DETERMINING THE NEXT SCREEN
Complex applications may involve multiple screens. The initial screen is defined when the transaction code is created.
The next screen is usually dynamically determined, depending upon the user input.
STATIC SCREEN SEQUENCES
To maintain a static sequence of screens, you enter a value in the Next screen field of Screen Attributes.
SETTING THE NEXT SCREEN DYNAMICALY
To set the sequence dynamically, you use specific statements or commands:
SET SCREEN temporarily overwrites the Next screen attribute.
LEAVE SCREEN helps you terminate a program, after which the next screen is processed.
LEAVE TO SCREEN enables you to specify the next screen and leave the current screen in a single step.
INSERTING THE SCREEN SEQUENCE
You use a CALL SCREEN statement, to insert a screen sequence.
This will add another layer to the stack.
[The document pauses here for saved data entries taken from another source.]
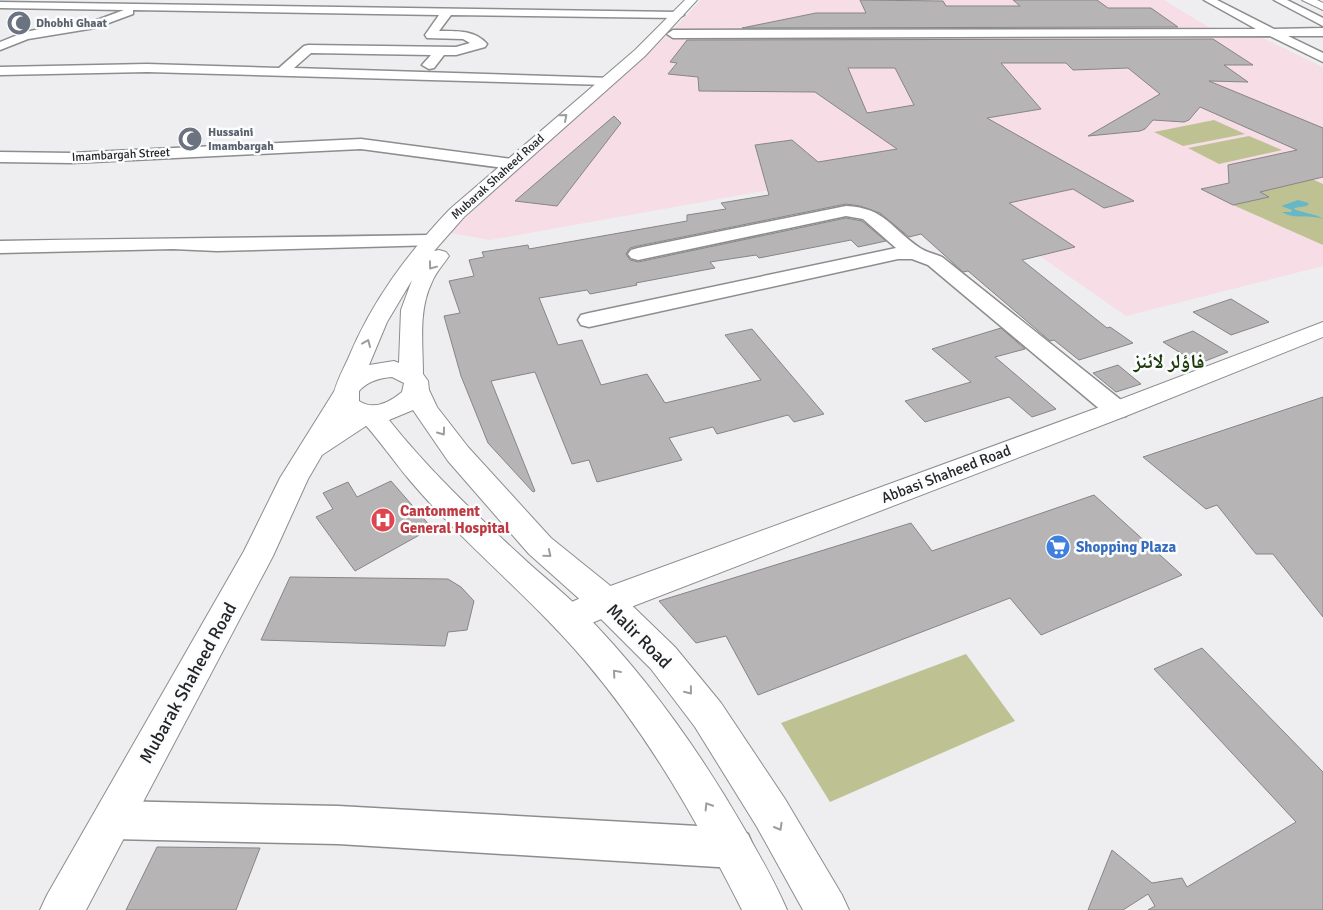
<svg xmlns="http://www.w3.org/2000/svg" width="1323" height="910" font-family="Signika,'Noto Naskh Arabic',sans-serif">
<rect width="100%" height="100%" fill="#eeeef0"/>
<!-- industrial -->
<path fill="#f6dde6" d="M701 0H1164L1218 33H1252L1323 67V266L1126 316 909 165 490 240 450 233 521 165 670 33Z"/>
<!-- green -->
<path fill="#bec293" d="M1214 120 1245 134 1183 146 1154 132Z
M1249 136 1282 150 1219 164 1188 148Z
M1301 174 1323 184V245L1233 205 1268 197 1260 192Z
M966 654 1015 721 830 802 781 723Z"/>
<!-- water -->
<path fill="#68b7c6" d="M1298 200 1309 203 1307 206 1294 208 1296 210 1318 216 1323 219C1310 214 1294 220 1282 212H1291L1292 210 1281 206Z"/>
<!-- building -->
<path fill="#b6b4b5" stroke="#878587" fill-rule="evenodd" d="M860 0 943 1 946 6H1020L1013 0H1097L1108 8H1151L1178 27 742 28 816 13H866Z
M1213 39 1253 65H1224L1248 82 1209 81 1323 128V177L1260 192 1269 197 1233 205 1201 189 1229 183 1228 165 1297 150 1200 107 1189 120 1184 122 1153 120 1145 129 1140 131 1088 136 1160 94 1128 68 1073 70 1066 63H1001L1041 109 987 118 1134 201 1104 208 1073 189 1009 203 1075 247 1022 260 1107 328 1110 327 1133 343 1079 360 1054 340 1050 341 968 271 963 272 921 234 909 237 880 213 860 206 846 204 638 246 630 248 626 254 630 260 638 262 846 218 862 221 886 241 858 247 851 240 759 258 756 255 710 262 715 268 636 283 637 285 590 294 587 290 539 298 558 345 582 340 601 385 647 374 665 403 761 380 725 335 752 329 824 414 794 422 788 415 717 434 713 427 669 438 682 460 597 482 589 460 572 464 535 372 491 381 535 491 533 492 488 443 461 376 444 316 460 313 449 281 474 276 469 260 484 257 482 252 528 245 529 249 687 221V215L726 209 721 203 769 195 755 145 792 140 818 162 897 149 815 92 699 91 698 77 668 74 677 63 670 62 687 40ZM848 68H895L914 105 867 113Z
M614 116 621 123 557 206 515 201Z
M1231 299 1269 322 1231 335 1193 312Z
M1001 328 1025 349 995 357 1056 409 1032 417 1009 397 925 422 905 401 971 382 932 349Z
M1193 331 1228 352 1198 364 1163 342Z
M1118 365 1141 384 1116 392 1093 373Z
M1323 397V617L1273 554H1256L1217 505 1206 509 1143 457Z
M391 481 432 528 355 571 316 517 333 509 323 493 348 482 357 497Z
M1094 495 1182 575 1041 635 1010 598 758 695 726 636 696 643 659 601 911 523 932 551Z
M290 577 448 579 461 587 474 601 467 630 448 632 445 646 261 640Z
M1202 648 1323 772V910H1148L1155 906 1148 894 1123 910H1088L1112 850 1152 883 1182 878 1187 887 1296 822 1154 669Z
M157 847 260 848 236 910H126Z"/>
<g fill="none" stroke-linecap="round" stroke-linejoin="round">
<defs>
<path id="minor" d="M1204 0H1217L1274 29 1323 28V36H1288L1323 53V62L1270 36 673 38 667 34 673 30 1256 29Z
M1274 0H1287L1323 18V26Z
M0 2 678 12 684 15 678 18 451 15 439 31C457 31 475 30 487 44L485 47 456 55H444L434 68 429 69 422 65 431 55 311 53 294 68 612 78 614 81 612 84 607 85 147 72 0 75V67L147 64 279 68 304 46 308 45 456 47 470 43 463 39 427 38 425 35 439 15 133 10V14L95 28 28 39 0 50V42L25 32 60 25 89 23 124 10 0 8Z
M361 139 511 159 517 161 519 164 517 167 511 169 361 149 72 163 0 162V152L72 153Z
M846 206C886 208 890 228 920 248 926 252 935 254 942 257L1126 404 1129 410 1126 416 1117 418 1108 416 928 265 912 259H898L589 327 581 325 578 320 581 315 589 313 896 248 863 219 846 216 638 260 631 258 628 254 631 250 638 248Z
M430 235 437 237 439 241 437 245 217 251 173 249 0 253V241C143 238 287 238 430 235Z
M113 801 338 806 734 828 748 834 754 848 748 862 734 868 338 844 113 839 99 834 94 820 99 806Z"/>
<path id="tertiary" d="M1323 322V337L1126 416 618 612 568 633 556 629 551 619 556 609 594 592 1108 404Z
M344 388 353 390 357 396 345 416C356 409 362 404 375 408L379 414 375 420 322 455 308 479 273 556 86 910H40L47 895 244 551 280 478 335 390Z"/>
<path id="primary" d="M685 0H697L645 56 464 217 434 251 439 250 446 252 449 256C443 265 436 272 432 282 418 310 423 344 423 374L428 381 429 390 437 407 468 447 551 538 618 592 675 647 721 703 785 799 842 895 849 910H803L757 827 695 727 651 669 594 612 529 554 448 461 413 410 389 420C428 469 474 513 521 556 540 574 561 590 580 609 645 674 699 750 745 830 760 856 775 882 787 910H742C698 823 649 736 585 661 530 596 462 543 407 477 400 469 367 424 362 422 348 414 337 420 333 398 335 384 342 372 348 359 372 301 407 254 450 209L635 50ZM412 280 401 310 399 363 394 361 369 365 387 322ZM392 377 404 383 402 392C390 402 374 411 359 401V391C368 381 379 378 392 377Z"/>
<path id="trunk" d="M1302 0H1317L1323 3V10Z"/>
</defs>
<!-- minor casing -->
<use href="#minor" stroke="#8c8d8e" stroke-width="3"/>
<!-- tertiary casing -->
<use href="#tertiary" stroke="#8c8d8e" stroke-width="2"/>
<!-- primary casing -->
<use href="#primary" stroke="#8c8d8e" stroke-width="2"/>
<!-- trunk casing -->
<use href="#trunk" stroke="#8c8d8e" stroke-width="2"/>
<!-- minor -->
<use href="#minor" fill="#fff" fill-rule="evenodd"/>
<!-- tertiary -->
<use href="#tertiary" fill="#fff" fill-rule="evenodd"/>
<!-- primary -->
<use href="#primary" fill="#fff" fill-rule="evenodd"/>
<!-- trunk -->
<use href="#trunk" fill="#fff" fill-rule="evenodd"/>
</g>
<!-- one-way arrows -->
<defs><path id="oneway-chevron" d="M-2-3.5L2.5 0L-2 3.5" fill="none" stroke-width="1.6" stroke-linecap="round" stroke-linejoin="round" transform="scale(1.25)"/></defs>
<g stroke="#9d9d9d">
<use href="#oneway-chevron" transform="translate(564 117) rotate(-41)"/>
<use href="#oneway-chevron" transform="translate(432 266) rotate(127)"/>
<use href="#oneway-chevron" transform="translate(367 343) rotate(-67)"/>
<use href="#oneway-chevron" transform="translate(442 432) rotate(54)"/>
<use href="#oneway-chevron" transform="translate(548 554) rotate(40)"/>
<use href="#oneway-chevron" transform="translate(616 673) rotate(-131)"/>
<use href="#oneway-chevron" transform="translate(689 691) rotate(52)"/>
<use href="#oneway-chevron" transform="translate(708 806) rotate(-122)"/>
<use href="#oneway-chevron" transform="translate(779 827) rotate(60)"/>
</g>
<!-- icons -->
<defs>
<symbol id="mosque-disc" viewBox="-11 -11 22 22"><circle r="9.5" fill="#6b7280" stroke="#fbfcfe"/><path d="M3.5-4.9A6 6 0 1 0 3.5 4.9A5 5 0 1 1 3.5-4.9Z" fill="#fff"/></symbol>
<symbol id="hospital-disc" viewBox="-11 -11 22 22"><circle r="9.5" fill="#e0444e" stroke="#fbfcfe"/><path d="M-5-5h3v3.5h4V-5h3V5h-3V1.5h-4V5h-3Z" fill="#fff"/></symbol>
<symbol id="supermarket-disc" viewBox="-11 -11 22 22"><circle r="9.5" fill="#3f7fe0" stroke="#fbfcfe"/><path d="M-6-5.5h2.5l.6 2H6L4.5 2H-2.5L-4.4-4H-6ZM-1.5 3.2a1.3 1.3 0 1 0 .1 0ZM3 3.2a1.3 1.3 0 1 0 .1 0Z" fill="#fff"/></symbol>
</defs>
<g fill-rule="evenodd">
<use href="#mosque-disc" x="5" y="9" width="28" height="28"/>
<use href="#mosque-disc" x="176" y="125" width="28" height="28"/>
<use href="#hospital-disc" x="369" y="506" width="28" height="28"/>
<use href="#supermarket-disc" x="1044" y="533" width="28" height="28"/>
</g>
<g text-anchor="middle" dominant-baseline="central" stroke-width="5" stroke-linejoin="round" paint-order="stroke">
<!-- far-worship labels -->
<g font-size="12" font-weight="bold" fill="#5b616d" stroke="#fbfcfe" text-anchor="start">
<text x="36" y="23">Dhobhi Ghaat</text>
<text x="208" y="132">Hussaini<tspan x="208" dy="14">Imambargah</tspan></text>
</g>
<!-- far-street labels -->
<g font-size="12" fill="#252526" stroke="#fbfcfe">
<text transform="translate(121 155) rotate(-3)">Imambargah Street</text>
<text transform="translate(498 177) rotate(-42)">Mubarak Shaheed Road</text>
</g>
<!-- street labels -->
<g font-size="15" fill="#252526" stroke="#fbfcfe">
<text transform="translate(946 474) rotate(-21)">Abbasi Shaheed Road</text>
</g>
<!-- health labels -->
<g font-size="15" font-weight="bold" fill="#be3a42" stroke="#fbfcfe" text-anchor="start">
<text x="400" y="511">Cantonment<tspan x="400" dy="17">General Hospital</tspan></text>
</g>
<!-- shop labels -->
<g font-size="15" font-weight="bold" fill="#366cbe" stroke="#fbfcfe" text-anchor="start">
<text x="1076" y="547">Shopping Plaza</text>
</g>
<!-- near-street labels -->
<g font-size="18" fill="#252526" stroke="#fbfcfe">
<text transform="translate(639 636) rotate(45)">Malir Road</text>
<text transform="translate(188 683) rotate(-61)">Mubarak Shaheed Road</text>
</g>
<!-- district labels -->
<g font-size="20" font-weight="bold" fill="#1c3909" stroke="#fbfcfe">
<text x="1169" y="361">فاؤلر لائنز</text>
</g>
</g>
</svg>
INSERTING A SEQUENCE OF SCREEN DYNAMICALLY
The statement CALL SCREEN helps you to branch into a new screen from the current screen without processing the current screen.
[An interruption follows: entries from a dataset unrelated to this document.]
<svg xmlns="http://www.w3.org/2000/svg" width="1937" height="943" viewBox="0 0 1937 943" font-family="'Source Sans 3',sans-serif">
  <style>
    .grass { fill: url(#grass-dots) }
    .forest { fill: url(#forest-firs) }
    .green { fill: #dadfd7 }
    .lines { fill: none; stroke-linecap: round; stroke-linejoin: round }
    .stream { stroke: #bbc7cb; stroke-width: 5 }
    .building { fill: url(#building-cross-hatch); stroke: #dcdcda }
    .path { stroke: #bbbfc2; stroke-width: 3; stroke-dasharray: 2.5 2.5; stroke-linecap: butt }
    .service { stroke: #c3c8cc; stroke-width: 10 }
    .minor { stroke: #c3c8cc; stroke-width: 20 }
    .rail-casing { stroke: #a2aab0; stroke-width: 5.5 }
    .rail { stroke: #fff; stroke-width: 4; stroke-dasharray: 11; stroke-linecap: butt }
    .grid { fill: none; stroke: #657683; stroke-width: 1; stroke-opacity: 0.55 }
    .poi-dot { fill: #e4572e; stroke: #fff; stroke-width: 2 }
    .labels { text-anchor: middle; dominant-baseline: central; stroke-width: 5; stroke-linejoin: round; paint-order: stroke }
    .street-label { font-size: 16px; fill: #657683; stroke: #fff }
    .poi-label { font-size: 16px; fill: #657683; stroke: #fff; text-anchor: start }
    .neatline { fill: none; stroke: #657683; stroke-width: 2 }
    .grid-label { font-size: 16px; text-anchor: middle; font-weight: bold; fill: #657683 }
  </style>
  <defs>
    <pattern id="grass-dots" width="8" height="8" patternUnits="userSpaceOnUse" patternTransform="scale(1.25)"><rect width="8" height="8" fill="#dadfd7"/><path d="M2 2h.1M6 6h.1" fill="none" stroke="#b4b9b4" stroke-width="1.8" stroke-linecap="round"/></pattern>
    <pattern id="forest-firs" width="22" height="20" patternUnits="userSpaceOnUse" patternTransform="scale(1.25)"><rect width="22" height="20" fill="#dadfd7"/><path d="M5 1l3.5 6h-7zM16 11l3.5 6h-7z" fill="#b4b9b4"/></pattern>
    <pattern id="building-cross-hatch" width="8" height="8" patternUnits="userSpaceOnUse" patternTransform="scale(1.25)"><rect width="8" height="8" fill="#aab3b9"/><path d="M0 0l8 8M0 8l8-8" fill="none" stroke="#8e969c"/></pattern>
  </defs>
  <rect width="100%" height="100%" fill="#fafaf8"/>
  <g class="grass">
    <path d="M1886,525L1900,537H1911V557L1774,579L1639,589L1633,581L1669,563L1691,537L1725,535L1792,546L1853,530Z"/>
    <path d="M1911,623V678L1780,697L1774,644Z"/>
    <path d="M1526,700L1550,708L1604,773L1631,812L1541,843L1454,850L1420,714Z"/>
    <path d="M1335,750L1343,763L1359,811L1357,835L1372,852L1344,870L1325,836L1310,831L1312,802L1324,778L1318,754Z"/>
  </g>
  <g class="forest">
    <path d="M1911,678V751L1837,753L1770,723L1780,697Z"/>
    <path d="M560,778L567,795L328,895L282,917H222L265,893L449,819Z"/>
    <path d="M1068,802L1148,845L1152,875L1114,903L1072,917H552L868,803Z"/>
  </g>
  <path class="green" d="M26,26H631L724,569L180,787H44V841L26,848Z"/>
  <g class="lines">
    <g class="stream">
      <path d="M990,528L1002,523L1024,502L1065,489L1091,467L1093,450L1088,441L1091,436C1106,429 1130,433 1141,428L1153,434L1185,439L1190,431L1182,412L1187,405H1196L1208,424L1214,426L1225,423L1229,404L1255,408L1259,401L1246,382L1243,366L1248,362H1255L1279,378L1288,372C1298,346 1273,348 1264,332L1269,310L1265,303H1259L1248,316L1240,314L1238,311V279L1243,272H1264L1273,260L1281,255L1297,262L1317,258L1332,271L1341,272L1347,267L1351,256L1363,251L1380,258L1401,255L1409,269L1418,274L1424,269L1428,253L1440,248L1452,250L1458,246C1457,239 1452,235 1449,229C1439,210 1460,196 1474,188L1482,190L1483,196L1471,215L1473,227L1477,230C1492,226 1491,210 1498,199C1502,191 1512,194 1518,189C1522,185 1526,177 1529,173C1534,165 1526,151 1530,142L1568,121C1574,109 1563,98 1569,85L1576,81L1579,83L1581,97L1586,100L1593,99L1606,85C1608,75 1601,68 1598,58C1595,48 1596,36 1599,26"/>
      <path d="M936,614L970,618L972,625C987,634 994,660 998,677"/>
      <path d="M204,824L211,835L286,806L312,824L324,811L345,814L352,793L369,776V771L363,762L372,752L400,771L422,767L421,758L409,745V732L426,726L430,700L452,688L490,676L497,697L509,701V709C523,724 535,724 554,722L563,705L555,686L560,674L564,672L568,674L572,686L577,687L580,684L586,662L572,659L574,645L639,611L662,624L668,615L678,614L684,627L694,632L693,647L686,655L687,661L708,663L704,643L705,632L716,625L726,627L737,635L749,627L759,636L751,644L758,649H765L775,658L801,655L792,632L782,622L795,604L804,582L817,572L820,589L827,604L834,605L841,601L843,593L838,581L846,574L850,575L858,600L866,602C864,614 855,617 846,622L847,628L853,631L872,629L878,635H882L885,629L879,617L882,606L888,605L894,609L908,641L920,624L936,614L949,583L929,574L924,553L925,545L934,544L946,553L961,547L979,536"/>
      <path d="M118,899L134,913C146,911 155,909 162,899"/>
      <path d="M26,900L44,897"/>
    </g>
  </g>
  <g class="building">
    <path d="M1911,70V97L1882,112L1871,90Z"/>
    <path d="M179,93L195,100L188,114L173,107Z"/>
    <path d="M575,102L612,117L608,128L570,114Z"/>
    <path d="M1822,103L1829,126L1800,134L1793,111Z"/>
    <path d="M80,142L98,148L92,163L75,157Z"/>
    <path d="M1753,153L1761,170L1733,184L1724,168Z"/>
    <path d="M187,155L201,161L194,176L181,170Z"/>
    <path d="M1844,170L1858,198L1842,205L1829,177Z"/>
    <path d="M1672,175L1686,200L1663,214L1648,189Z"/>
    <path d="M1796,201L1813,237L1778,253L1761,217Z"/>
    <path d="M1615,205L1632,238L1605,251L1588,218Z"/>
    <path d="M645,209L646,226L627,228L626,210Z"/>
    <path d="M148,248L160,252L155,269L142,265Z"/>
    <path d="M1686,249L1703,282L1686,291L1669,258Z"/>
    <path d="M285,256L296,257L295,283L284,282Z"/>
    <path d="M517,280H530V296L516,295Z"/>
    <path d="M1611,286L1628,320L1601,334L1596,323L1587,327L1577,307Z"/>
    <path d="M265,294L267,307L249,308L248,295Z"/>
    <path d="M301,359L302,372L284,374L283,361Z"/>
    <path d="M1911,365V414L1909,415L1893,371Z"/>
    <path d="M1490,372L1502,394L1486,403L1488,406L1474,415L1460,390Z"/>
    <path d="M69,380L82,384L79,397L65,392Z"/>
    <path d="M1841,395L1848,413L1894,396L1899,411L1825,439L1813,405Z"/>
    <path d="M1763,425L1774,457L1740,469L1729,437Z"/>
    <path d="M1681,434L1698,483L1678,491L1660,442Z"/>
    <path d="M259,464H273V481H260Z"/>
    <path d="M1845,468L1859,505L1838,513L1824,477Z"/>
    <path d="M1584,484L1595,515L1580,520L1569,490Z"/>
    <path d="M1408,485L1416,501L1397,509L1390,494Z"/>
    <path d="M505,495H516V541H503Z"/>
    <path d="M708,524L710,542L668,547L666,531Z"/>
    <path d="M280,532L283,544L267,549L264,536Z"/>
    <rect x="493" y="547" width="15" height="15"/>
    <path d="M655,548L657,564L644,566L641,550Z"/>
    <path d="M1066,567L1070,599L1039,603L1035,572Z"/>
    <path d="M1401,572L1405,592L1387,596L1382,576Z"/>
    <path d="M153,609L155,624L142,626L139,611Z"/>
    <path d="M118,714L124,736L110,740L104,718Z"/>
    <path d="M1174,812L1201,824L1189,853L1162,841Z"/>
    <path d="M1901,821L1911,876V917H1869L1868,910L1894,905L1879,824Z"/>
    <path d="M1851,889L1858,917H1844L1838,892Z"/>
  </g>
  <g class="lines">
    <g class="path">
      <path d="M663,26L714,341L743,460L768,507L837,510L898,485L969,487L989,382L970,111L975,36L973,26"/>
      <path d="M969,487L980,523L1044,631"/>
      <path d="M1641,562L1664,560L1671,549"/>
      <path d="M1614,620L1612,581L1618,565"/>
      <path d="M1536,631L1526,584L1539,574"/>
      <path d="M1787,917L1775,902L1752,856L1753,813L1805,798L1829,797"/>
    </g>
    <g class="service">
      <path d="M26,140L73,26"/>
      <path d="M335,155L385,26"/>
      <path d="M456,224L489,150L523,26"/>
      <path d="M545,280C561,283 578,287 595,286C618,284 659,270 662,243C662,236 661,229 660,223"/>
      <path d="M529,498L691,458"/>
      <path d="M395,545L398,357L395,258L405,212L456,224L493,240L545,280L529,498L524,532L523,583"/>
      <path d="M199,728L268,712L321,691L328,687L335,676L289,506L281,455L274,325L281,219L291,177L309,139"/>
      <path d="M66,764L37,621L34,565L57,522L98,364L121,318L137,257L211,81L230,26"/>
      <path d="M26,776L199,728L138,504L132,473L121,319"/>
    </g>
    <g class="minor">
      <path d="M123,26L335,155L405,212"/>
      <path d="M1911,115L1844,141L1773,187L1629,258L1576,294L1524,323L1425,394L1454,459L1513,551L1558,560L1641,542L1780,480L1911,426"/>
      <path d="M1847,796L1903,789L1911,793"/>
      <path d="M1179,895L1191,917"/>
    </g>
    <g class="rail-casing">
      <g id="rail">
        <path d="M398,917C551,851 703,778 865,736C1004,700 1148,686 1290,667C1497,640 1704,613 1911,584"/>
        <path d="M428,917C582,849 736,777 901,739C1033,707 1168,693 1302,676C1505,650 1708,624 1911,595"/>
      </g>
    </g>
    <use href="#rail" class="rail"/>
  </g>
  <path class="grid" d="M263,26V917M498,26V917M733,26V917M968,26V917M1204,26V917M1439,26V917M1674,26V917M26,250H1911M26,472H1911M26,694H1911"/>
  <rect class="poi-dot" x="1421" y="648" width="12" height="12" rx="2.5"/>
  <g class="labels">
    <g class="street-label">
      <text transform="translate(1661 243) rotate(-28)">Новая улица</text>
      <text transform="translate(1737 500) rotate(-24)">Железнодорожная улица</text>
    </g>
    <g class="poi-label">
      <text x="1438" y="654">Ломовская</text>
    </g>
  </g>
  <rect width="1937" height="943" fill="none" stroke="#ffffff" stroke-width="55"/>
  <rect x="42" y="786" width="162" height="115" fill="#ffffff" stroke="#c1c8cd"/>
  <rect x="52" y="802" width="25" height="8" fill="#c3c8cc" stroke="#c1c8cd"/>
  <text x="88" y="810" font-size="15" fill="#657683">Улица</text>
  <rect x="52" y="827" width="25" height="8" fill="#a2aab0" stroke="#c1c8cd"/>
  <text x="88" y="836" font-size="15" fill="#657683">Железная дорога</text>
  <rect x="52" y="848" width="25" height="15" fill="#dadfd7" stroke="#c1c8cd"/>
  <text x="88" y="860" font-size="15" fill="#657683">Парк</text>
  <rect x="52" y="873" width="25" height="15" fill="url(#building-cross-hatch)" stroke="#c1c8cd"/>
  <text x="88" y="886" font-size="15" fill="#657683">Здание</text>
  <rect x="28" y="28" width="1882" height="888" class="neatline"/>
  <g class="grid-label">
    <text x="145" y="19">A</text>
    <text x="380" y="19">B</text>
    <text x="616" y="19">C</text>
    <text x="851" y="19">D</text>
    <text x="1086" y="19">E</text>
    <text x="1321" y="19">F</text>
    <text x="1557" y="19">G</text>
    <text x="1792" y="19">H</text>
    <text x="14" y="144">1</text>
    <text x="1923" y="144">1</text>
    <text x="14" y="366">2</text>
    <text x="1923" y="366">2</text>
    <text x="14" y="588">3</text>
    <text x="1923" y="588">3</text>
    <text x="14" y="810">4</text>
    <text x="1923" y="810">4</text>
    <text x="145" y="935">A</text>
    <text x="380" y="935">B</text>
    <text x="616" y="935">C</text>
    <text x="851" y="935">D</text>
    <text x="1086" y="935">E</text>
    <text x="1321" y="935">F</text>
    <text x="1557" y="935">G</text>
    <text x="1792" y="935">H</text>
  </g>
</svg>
To recover control after the CALL SCREEN statement, you use the statements SET SCREEN 0, LEAVE SCREEN, or LEAVE SCREEN 0.
This ensures that the screen that called the other screen is processed further.
The latter three statements, outside the call chain, terminate the program.
Control returns to the point at which you used the CALL SCREEN statement.
The statement LEAVE PROGRAM will also terminate the program.
CALLING DIALOG BOX DINAMICALLY
You set the Screen Attributes for type in the Modal dialog box, while creating the screen in the Screen Painter.
To specify the position and the size of the screen called in the CALL SCREEN statement, you use the additions STARTING AT and ENDING AT.
If you do not use the ENDING AT addition, the size of the dialog box is determined by Used size or Occupied size in its screen attributes.
The starting position or origin of every SAP system window is its top left-hand corner. This screenshot depicts the statement,
CALL SCREEN <screen 101>
STARTING AT left_col upper_row.
ENDING AT right_col lower_row.
The values that are used for the variables left_col, upper_row, right_col, and lower_row in the statement relate to the R/3 system screen (100 in this case), from which you display the second screen (101) with the statement CALL SCREEN.
SETTING THE CURSOR POSITION DYNAMICALLY
One method to set cursor position dynamically is by instructing the system in the PBO event to position the cursor in a particular field.
This makes your application easier to use.
A specific ABAP statement also serves the same purpose:
SET CURSOR FIELD <object_name> OFFSET <position>
Choose a unique name (in quotation marks) for <field_name>. You can also use a variable containing the object name.